- [TEXT SECTION]
▼
Database Fundamentals
Entity-Relationship (ER) Diagrams
Learn how Entity-Relationship (ER) diagrams model real-world data, and how to design multi-table databases with correct relationships.
Entity-Relationship (ER) Diagrams
An ER diagram is a visual model of the data in a system before creating any tables. It shows entities (things we store data about), their attributes, and the relationships between them. ER diagrams are the blueprint used to design database tables.
| Term | Meaning |
|---|---|
| Entity | a thing about which data is stored (e.g. Movie, Actor, Rating) |
| Attribute | a property of an entity (e.g. title, runtime, ratingCode) |
| Relationship | how two entities are connected (e.g. Actor acts in Movie) |
Relationship Types
| Relationship | Notation | Meaning | Example |
|---|---|---|---|
| One-to-One | (1:1) | one row in A matches at most one row in B | one person has one passport |
| One-to-Many | (1:N) | one row in A matches many rows in B | one rating code applies to many movies |
| Many-to-Many | (M:N) | many rows in A match many rows in B | one actor appears in many movies; one movie has many actors Resolved by an INTERSECTION (junction) table |
Resolving Many-to-Many Relationships
A Many-to-Many relationship between Actor and Movie cannot be stored directly in a relational database. We create a Casting table to resolve it:
| Table | Columns |
|---|---|
| Actor table | actorNo | firstName | surname | gender |
| Movie table | movieNo | title | relyear | runtime | ratingCode |
| Casting table | castId (PK) | actorNo (FK) | movieNo (FK) |
Each row in Casting represents ONE actor in ONE movie
| castId | actorNo | movieNo |
|---|---|---|
| 1 | 51329 | 82693 <- Bradley Cooper in Silver Linings |
| 2 | 72129 | 82693 <- Jennifer Lawrence in Silver Linings |
| 3 | 72129 | 70160 <- Jennifer Lawrence in Hunger Games |
Relationships Diagram (Updated Movie Database)
▲
- [TASK SET]
1/ Answer these questions from the ER diagram lesson:
(a) Besides entities, what two things does an ER diagram show?
(b) What notation does the lesson give for a One-to-Many relationship?
(c) What does each row in the Casting table represent?
2/ Reproduce word for word the stretch of the ER diagram lesson from "Database Fundamentals" through "with correct relationships.".

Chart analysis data
▼
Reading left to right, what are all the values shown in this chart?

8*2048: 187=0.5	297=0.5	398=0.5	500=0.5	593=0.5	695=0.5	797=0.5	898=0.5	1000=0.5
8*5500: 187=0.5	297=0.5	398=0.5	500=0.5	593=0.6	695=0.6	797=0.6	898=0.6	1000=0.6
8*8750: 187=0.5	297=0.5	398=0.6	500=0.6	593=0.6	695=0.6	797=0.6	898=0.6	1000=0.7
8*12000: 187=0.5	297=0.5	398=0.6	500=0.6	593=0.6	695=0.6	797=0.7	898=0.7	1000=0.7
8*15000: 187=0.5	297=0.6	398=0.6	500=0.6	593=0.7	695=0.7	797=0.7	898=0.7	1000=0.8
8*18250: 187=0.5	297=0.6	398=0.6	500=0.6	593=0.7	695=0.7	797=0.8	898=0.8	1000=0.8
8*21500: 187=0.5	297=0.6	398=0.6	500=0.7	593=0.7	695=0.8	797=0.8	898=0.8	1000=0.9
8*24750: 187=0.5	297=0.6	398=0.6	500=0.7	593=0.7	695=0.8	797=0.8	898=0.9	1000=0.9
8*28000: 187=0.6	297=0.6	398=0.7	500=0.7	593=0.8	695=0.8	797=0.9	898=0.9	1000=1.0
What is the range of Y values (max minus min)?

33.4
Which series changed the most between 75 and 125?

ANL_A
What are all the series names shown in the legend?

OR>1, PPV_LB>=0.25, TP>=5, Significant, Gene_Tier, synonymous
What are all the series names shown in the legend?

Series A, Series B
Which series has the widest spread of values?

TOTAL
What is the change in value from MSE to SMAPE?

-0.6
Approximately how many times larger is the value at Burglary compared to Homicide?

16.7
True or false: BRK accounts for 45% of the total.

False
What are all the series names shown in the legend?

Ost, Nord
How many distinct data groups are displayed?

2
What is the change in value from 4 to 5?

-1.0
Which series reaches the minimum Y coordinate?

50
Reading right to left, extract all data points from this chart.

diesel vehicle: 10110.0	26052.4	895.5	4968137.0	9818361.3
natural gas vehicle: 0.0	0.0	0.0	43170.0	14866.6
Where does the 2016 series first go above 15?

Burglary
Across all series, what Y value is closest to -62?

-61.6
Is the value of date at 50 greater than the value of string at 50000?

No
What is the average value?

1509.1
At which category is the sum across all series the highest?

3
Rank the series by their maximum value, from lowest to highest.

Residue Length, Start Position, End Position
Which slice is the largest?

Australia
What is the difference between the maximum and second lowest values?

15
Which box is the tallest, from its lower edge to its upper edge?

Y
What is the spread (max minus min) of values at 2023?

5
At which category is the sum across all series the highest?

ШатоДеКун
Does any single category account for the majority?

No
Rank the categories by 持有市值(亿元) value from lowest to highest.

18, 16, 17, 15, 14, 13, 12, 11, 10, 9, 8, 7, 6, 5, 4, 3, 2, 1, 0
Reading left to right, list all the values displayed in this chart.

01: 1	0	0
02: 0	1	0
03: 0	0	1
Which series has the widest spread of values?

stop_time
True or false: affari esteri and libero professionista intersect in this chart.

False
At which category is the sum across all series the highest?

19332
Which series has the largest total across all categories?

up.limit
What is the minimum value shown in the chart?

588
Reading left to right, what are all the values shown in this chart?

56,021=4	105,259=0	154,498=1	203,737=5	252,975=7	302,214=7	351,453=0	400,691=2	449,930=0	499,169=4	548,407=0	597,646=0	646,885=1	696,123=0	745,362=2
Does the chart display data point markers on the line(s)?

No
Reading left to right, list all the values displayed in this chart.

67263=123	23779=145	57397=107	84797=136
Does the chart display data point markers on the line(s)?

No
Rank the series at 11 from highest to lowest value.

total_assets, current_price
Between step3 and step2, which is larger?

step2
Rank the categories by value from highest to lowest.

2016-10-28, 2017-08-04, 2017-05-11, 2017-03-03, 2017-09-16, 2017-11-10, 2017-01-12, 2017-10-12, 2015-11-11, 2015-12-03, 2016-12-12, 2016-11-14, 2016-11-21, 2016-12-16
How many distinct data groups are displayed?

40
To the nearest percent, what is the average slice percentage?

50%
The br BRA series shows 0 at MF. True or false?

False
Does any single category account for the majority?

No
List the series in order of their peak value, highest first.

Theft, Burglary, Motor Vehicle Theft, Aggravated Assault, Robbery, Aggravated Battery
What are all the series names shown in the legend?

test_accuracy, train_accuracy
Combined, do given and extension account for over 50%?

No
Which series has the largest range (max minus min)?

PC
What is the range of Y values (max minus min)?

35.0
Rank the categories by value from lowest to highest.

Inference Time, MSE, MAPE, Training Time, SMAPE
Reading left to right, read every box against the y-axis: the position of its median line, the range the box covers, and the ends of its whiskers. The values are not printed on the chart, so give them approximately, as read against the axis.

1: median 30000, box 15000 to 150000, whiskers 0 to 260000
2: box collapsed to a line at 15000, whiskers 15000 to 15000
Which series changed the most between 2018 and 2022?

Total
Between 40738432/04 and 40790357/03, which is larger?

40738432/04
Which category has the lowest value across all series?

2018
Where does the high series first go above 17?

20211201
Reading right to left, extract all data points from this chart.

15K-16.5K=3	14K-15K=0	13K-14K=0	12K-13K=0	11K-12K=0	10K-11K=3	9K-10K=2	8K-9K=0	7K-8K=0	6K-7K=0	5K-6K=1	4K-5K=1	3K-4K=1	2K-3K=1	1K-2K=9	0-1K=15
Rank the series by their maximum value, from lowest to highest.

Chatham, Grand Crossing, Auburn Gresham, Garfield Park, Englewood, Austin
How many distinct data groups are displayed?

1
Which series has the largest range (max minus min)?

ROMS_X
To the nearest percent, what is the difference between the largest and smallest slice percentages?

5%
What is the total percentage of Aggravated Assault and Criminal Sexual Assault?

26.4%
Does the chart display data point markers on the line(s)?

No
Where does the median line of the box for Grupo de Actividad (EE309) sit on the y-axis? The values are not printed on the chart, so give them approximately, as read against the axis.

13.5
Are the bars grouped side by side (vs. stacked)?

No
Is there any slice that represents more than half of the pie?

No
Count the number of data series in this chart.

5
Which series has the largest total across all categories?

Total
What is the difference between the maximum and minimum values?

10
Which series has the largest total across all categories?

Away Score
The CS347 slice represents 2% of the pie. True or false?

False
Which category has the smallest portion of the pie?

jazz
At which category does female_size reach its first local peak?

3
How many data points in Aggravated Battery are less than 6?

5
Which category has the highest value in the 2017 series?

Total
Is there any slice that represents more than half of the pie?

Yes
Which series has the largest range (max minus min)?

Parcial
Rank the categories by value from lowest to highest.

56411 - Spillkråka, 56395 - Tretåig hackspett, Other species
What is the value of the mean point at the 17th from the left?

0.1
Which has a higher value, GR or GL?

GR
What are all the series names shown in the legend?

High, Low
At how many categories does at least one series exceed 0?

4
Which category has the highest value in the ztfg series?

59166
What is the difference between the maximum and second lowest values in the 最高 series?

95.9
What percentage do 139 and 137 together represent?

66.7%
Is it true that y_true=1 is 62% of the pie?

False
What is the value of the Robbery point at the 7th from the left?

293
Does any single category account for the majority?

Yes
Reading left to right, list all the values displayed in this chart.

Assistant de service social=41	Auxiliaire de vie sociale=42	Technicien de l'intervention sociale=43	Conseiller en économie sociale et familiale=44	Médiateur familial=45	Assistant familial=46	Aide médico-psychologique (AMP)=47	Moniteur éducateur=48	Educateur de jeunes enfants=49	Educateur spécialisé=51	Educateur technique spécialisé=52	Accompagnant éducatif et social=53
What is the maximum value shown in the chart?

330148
▲
- [ANSWERS TO THE EXERCISES]
1/
(a) The attributes of the entities and the relationships between them.
(b) (1:N)
(c) One actor in one movie.

2/
Database Fundamentals
Entity-Relationship (ER) Diagrams
Learn how Entity-Relationship (ER) diagrams model real-world data, and how to design multi-table databases with correct relationships.